Editor’s note: Tyler Robinson has been arrested and charged in connection with the killing of Charlie Kirk. He has not entered a plea and has not been convicted. Facts remain preliminary.
It took 33 hours between the shooting of Charlie Kirk and the announcement that a suspect had been detained by the FBI and Utah state law enforcement. In that time, theories multiplied online: was the gunman a far-left activist, a far-right extremist, even a foreign agent? Speculation spread as rapidly as the shock at the assassination itself. At one point, the Wall Street Journal even ran with an internal law-enforcement bulletin claiming that bullets had been engraved with “transgender and antifascist ideology.” The paper later corrected the story after Justice Department officials urged caution. The inscriptions—phrases like “Bella Ciao,” “hey fascist, catch,” “If you read this, you are gay LMAO”—appear to be more likely lifted from gamer culture and meme forums than from any coherent political doctrine. For those immersed in that world, the references to video games are obvious. However, for newsrooms hungry for a tidy ideological narrative, they can be deeply misleading. At the time of writing, one suspect is in custody and the investigation is ongoing.

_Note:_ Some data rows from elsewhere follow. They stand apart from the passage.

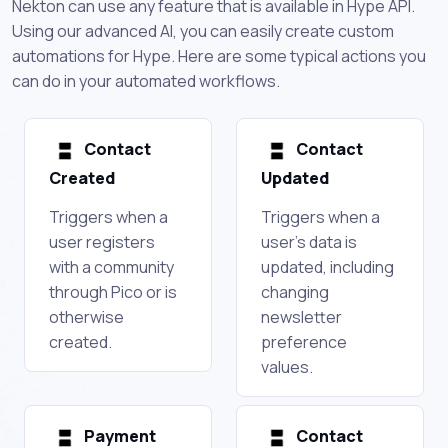
Nekton can use any feature that is available in Hype API.
Using our advanced AI, you can easily create custom
automations for Hype. Here are some typical actions you
can do in your automated workflows.
Contact
Contact
Created
Updated
Triggers when a
Triggers when a
user registers
user's data is
with a community
updated, including
through Pico or is
changing
otherwise
newsletter
created.
preference
values.
Payment
Contact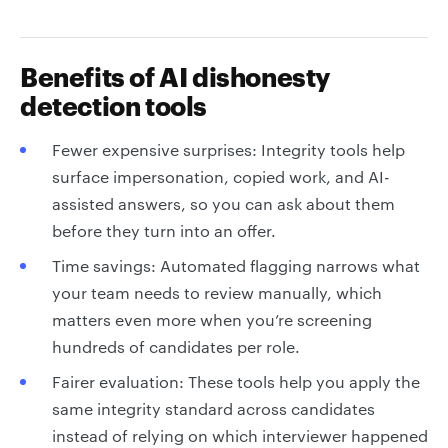
Benefits of AI dishonesty
detection tools
Fewer expensive surprises: Integrity tools help
surface impersonation, copied work, and AI-
assisted answers, so you can ask about them
before they turn into an offer.
Time savings: Automated flagging narrows what
your team needs to review manually, which
matters even more when you’re screening
hundreds of candidates per role.
Fairer evaluation: These tools help you apply the
same integrity standard across candidates
instead of relying on which interviewer happened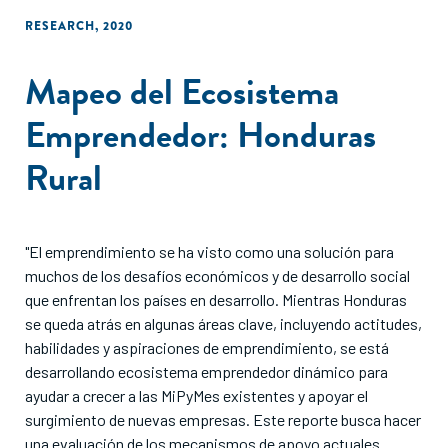
RESEARCH
,
2020
Mapeo del Ecosistema
Emprendedor: Honduras
Rural
"El emprendimiento se ha visto como una solución para
muchos de los desafíos económicos y de desarrollo social
que enfrentan los países en desarrollo. Mientras Honduras
se queda atrás en algunas áreas clave, incluyendo actitudes,
habilidades y aspiraciones de emprendimiento, se está
desarrollando ecosistema emprendedor dinámico para
ayudar a crecer a las MiPyMes existentes y apoyar el
surgimiento de nuevas empresas. Este reporte busca hacer
una evaluación de los mecanismos de apoyo actuales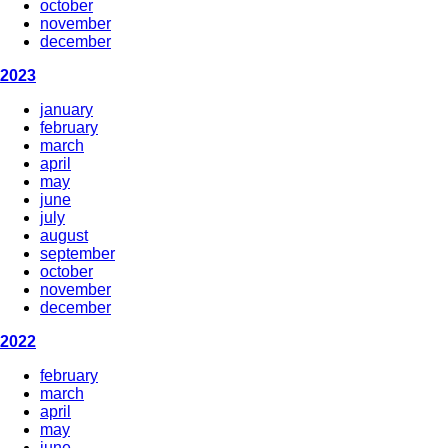
october
november
december
2023
january
february
march
april
may
june
july
august
september
october
november
december
2022
february
march
april
may
june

According to officials, the perpetrator is not believed to be a foreign agent. Tyler Robinson (arrested on suspicion; not convicted) has been described as “becoming political” and perhaps leaning left, but no evidence has emerged yet to indicate that he belonged to any organised group. Others believe he may have been a “groyper,” i.e., a follower of online far-right communities. Journalist Mike Rothschild, who covers groups such as QAnon, commented on X that “The online brainrot world is full of things that don’t make sense, actively contradict each other, or are hopelessly insular inside jokes. You can make references that groypers make and not be one. You can post both fascist and antifascist memes, and adhere to neither ideology.”
A lot is yet to emerge about the suspect and his alleged motivations. What we do know, per public statements and reporting, is that he is a 22-year-old from Utah, who had once held a university scholarship but dropped out after a single semester to study as an electrical apprentice at a technical college. A former classmate has described him as a quintessential “Reddit kid.” For those unfamiliar, Reddit is a sprawling hybrid social media discussion forum with a generally progressive slant (certain news forums, for example, ban links to outlets like Quillette). The arrest affidavit states that the alleged shooter corresponded with his roommate and made a joke on Discord in reference to the Kirk assassination.
Discord, like Reddit, is a chat and voice platform that is popular with gamers and has been associated with extremist communities. For example, the 2017 Charlottesville rally was organised on the platform, as leaked planning chats later showed; and the 764 accelerationist network has similarly run subgroups on both Discord and Telegram to recruit and abuse victims. Beyond the far-right’s use of Discord, there are many antifascist servers as well—public listings include several “antifascist” tags and dedicated hubs.
Whether Robinson’s online milieu tilted left may end up being beside the point. What matters is the profile: a socially adrift 22-year-old dropout searching for meaning online. In the wake of Charlie Kirk’s assassination, the task is not to pin a tidy ideology on the act, but to confront the scourge of online brainrot.